SWCU192 November 2021 CC1312R7 , CC1352P7 , CC2652P7 , CC2652R7
The composition of the AES core follows:
The AES key scheduler generates the round keys. During each round, a new subkey is generated from the input key to be XORed with the data. Round keys are generated on-the-fly and parallel to data processing to minimize register requirements. For encryption operations, the key sequencer transfers the initial key data to the AES core. For decryption operations, the key scheduler must provide the final subkey to the AES core so it can generate the subkeys in reverse order.

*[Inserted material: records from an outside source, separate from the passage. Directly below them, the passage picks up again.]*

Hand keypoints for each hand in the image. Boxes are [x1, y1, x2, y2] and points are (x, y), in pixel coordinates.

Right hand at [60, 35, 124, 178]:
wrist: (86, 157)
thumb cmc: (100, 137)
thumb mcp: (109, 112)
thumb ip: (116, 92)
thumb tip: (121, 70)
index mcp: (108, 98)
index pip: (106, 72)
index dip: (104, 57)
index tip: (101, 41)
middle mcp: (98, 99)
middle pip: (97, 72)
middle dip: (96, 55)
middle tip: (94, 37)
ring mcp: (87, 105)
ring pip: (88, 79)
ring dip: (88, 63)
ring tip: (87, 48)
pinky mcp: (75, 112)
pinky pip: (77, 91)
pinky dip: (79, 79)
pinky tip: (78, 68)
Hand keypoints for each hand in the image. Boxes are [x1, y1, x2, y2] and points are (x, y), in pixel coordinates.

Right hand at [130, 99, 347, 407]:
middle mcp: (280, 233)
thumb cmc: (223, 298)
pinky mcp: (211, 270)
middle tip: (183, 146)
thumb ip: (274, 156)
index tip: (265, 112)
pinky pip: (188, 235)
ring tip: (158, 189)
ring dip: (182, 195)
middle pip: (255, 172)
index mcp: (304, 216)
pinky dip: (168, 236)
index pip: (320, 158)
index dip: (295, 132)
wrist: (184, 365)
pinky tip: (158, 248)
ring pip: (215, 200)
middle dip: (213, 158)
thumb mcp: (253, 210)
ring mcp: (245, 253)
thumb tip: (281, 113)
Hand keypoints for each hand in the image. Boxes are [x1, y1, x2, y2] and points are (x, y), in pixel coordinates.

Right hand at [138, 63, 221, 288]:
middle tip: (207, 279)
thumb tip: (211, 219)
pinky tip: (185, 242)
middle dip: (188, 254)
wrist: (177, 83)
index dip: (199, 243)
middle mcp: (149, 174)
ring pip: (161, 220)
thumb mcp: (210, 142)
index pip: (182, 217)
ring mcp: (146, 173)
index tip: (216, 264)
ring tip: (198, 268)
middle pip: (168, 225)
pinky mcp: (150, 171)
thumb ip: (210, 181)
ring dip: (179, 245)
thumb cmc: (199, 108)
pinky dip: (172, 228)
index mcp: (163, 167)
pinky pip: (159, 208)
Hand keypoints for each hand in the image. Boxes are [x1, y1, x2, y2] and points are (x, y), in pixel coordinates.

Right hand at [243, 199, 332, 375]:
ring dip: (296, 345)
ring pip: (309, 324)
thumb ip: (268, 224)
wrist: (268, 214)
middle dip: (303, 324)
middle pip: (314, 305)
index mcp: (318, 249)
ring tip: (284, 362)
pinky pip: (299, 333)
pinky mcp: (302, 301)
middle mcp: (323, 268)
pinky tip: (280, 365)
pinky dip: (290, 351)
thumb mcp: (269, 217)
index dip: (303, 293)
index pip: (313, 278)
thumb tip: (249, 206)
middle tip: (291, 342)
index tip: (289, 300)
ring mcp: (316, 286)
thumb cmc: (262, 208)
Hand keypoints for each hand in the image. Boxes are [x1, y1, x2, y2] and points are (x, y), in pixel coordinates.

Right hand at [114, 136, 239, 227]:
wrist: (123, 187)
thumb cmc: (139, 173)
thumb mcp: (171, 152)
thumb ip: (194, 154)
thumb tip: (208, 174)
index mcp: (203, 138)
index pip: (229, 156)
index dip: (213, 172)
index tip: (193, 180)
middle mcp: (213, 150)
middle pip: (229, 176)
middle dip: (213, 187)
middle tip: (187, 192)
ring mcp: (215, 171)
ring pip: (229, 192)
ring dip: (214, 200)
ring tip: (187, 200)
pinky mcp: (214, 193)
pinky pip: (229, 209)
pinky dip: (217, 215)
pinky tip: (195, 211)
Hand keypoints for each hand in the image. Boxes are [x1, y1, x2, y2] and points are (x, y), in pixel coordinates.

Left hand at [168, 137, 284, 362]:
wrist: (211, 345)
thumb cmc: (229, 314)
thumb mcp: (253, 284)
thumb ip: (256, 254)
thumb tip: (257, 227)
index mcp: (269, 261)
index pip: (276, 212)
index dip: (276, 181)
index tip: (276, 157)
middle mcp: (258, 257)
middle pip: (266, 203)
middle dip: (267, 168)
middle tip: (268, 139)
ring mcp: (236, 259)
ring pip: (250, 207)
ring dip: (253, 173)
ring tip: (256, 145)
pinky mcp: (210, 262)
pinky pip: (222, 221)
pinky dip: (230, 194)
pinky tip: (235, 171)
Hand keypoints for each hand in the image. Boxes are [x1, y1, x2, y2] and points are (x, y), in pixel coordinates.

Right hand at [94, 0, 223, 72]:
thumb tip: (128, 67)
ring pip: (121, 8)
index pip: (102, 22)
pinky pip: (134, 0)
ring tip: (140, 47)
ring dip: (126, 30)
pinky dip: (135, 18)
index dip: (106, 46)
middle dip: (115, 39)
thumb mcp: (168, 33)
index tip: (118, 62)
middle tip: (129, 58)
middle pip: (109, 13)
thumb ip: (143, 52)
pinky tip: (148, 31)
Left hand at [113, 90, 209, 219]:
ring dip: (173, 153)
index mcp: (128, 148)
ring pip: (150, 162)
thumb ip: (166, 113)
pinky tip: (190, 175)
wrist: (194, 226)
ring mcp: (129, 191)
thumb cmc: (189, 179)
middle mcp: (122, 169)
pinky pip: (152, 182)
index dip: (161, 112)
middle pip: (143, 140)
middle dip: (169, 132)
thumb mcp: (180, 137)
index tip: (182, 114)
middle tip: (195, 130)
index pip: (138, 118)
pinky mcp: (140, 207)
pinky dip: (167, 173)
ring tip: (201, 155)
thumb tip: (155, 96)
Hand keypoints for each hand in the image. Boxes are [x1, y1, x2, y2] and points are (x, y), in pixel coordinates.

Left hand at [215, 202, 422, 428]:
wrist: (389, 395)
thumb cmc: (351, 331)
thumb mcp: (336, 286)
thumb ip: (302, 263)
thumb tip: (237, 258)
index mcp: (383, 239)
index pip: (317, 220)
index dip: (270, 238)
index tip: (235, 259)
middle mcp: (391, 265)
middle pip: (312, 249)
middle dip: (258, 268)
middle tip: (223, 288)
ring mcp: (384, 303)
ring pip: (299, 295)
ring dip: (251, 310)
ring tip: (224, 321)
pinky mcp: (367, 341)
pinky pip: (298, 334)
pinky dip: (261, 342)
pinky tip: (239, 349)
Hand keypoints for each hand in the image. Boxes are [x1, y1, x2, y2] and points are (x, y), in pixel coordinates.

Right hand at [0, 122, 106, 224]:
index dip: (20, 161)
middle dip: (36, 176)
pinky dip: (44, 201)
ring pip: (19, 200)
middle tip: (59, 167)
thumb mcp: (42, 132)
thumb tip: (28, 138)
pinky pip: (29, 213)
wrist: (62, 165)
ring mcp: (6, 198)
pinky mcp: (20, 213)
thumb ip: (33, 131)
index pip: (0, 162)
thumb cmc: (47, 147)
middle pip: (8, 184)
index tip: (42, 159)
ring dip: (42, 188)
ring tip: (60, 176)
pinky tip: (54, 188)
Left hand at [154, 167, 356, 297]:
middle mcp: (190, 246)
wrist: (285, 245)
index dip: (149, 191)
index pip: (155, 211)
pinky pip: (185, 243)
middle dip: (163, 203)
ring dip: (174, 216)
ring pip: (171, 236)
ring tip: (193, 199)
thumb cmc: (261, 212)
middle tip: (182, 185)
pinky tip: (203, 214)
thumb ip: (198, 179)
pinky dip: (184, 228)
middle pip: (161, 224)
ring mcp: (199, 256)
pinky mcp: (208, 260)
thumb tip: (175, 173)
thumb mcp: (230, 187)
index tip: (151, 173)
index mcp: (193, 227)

The AES core operates on the input block and performs the required substitution, shift, and mix operations. For each round, the encryption core receives the proper round key from the AES key scheduler. A fundamental component of the AES algorithm is the S-box. The S-box provides a unique
8-bit output for each 8-bit input.
The architecture of the AES decryption core is generally the same as the architecture of the encryption core. One difference is that the generation of round keys for decryption requires an initial conversion of the input key (always supplied by the host in the form of an encryption key) to the corresponding decryption key. This conversion is done by performing a dummy encryption operation and storing the final round key as a decryption key. The key scheduler is then reversed to generate the round keys for the decryption operation. Consequently, for each sequence of decryption operations under the same key, a single throughput reduction equal to the time to encrypt a single block occurs. When a decryption key is generated, subsequent decryption operations with the same key use this generated decryption key directly.